Mark was also a fighter, and here is where the word “stubborn” comes into play. My father remembers watching Mark play football against players on the field who were twice his size – and who were afraid of him. Heck, even I was afraid of him because Mark would simply not back down from a fight of any type. Aunt Janice reminded me that a perfect example of this tenacity was the time when young Mark (around age 6 or so) used these blow-up boxing gloves against his cousin Scott – and promptly punched his tooth out. It didn’t matter it was a “game” (and in Aunt Janice’s living room, no less) but Mark did not want to lose. Mark did not do well with “loss” of any type and he took each loss personally.
As all of you know, Mark struggled with the death of our Mom. After she died, and when he needed it most, Mark found a home with Henry and Ilona Mitchell, who helped to put Mark back together again. They have long been the family of his heart. The Mitchell’s did more to ensure young Mark's well-being than any of us were able to do alone. Words cannot express the debt that we owe to them; I can only say that my family will always be grateful to their family.

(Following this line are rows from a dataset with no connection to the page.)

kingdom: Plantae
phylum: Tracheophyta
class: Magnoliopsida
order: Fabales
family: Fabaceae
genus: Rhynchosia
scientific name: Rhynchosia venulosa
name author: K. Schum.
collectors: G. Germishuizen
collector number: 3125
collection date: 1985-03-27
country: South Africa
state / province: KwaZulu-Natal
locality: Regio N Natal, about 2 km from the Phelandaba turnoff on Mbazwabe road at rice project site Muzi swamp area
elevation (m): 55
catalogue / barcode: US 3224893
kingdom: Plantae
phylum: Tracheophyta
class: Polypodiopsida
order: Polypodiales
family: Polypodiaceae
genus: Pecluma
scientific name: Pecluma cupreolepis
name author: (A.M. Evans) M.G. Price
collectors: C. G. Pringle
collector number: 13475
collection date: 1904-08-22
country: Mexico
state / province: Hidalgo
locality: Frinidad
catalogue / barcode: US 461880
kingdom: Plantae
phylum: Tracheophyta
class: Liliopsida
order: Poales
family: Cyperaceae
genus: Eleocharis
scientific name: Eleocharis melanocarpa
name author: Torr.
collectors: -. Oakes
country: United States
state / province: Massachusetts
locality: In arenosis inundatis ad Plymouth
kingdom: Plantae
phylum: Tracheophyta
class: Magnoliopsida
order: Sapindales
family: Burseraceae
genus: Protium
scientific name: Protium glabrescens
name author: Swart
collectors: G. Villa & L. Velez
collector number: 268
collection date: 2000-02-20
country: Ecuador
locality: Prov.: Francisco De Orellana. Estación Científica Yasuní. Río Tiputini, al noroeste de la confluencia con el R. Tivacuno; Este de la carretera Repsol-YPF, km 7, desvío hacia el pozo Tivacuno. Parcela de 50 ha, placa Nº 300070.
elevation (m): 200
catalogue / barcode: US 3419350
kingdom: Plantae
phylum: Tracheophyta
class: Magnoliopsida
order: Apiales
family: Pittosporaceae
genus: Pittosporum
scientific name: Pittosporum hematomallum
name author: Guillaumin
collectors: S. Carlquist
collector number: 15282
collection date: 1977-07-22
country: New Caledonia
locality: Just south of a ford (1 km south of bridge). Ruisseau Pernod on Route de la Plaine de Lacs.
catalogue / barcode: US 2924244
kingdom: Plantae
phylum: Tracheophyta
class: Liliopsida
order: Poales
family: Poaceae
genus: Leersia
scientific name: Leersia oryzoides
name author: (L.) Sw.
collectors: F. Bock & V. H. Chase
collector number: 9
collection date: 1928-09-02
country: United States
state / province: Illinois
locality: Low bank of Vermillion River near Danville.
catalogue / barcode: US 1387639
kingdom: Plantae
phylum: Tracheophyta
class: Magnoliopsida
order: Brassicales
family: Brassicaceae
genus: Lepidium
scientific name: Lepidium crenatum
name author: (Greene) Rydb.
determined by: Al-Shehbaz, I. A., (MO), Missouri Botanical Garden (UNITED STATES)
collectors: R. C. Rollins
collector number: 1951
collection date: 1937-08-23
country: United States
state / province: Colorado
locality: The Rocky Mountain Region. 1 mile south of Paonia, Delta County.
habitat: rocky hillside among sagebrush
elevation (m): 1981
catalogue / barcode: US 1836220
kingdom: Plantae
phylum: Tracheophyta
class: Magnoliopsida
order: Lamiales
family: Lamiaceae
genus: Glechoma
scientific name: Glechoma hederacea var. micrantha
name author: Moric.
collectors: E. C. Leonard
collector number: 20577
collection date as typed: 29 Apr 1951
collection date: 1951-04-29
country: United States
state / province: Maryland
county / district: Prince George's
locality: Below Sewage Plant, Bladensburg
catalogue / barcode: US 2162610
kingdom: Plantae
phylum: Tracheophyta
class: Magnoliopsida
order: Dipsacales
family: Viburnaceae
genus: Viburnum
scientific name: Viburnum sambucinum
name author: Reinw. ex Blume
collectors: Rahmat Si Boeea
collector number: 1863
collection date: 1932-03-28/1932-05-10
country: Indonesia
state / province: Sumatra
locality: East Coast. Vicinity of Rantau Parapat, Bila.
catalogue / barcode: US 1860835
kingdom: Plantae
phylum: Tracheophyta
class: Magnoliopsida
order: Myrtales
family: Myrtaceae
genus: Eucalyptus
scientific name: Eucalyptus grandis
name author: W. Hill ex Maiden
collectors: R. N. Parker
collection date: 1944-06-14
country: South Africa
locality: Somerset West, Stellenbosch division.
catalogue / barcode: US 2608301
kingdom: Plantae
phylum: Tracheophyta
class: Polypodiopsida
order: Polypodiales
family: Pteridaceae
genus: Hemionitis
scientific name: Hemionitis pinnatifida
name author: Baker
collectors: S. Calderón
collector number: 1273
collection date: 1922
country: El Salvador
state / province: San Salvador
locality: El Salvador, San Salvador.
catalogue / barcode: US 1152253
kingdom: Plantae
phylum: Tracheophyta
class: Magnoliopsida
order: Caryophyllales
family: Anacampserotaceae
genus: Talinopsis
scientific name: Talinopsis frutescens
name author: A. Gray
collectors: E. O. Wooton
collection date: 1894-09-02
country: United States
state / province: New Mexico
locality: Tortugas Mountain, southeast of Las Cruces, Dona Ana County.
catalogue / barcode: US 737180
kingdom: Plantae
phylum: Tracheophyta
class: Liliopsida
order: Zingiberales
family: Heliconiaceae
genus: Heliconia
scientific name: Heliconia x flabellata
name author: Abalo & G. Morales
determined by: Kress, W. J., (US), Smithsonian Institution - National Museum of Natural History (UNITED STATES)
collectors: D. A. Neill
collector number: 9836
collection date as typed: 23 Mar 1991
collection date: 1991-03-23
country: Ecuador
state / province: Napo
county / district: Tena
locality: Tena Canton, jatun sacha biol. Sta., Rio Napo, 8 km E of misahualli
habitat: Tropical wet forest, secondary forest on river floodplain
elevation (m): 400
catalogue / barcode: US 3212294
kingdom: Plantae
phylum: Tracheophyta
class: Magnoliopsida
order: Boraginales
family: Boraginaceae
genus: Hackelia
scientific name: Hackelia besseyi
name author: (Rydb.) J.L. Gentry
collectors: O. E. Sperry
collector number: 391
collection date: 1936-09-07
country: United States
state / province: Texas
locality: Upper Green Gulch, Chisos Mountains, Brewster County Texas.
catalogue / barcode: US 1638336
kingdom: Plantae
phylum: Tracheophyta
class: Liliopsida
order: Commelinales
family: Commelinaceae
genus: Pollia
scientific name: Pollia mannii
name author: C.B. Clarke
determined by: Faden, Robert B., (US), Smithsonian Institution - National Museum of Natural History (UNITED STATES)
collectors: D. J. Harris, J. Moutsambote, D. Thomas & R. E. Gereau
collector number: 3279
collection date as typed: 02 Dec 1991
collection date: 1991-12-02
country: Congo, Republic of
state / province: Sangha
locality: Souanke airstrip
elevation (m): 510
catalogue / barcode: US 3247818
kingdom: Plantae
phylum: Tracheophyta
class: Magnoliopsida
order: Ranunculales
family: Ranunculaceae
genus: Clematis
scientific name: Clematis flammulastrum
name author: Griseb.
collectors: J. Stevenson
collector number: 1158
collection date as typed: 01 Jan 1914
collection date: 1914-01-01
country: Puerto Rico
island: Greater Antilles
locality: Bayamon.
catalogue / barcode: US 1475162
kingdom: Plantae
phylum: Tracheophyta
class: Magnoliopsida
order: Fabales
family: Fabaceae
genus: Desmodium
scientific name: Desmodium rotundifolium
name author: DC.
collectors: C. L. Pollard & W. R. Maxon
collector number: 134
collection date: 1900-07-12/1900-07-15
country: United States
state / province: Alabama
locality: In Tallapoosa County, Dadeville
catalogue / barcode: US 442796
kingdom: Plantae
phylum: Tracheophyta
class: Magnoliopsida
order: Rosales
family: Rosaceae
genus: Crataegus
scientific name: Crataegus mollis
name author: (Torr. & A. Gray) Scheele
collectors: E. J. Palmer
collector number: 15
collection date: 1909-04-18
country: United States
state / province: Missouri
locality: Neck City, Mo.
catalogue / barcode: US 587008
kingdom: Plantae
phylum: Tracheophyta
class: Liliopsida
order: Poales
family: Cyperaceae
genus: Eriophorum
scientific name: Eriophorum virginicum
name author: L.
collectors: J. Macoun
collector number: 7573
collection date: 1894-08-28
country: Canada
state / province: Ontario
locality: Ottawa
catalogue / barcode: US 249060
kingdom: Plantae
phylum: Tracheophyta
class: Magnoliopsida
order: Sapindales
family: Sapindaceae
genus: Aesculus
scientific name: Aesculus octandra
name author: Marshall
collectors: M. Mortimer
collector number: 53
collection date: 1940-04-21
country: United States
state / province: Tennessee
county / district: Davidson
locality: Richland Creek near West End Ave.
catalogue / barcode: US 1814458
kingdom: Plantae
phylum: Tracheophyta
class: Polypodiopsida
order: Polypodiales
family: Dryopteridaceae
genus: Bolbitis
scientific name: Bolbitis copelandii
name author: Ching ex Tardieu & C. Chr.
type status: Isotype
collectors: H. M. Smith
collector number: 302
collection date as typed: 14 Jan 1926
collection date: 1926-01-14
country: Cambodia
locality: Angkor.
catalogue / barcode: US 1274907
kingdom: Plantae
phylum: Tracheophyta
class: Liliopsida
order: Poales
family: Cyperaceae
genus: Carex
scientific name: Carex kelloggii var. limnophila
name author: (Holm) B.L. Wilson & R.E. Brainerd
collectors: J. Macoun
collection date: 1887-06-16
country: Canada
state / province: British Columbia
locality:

Mark was all about family; whether that family was his biological one, his adopted families, his family of friends or the families that he himself created with both Rory and Christine. If we can say nothing else about Mark, I think we can all agree that Mark was a devoted father to his children. Mark loved each of them unconditionally and eternally. When he was able to do so, no one was more attentive or loving of his children than Mark was. In fact, the best of times in Mark's adult life were spent in the company of Jack, Caroline, Jake and Matty.
Mark had his faults; we all do. However, when all is said and done, Mark tried his very best to do what was right for his family and those who loved him. And family is why we are all here today, after all – isn’t it? Look at us. We come from all different backgrounds and in all shapes and sizes. Mark, Barbara and I were all adopted by Joan and Cliff; there is not a drop of blood shared between us. As the adopted son of two wonderful parents I can tell you from first-hand experience that blood does not make a family; Love makes a family. In his own way, Mark loved all of us and we have been brought here together today because of our love for Mark. We are a family. We are the family that Mark created. And we are his legacy.
Dr. Samuel Johnson said, “It matters not how a man dies, but how he lives.” As I stand here before you today, I see that Mark Peterson - who was at once a son, a brother, a husband, a cousin, a nephew, an uncle, a friend and most importantly, a father, lived very, very well, indeed. As I said earlier, we are Mark’s legacy. Let us be worthy of this honor.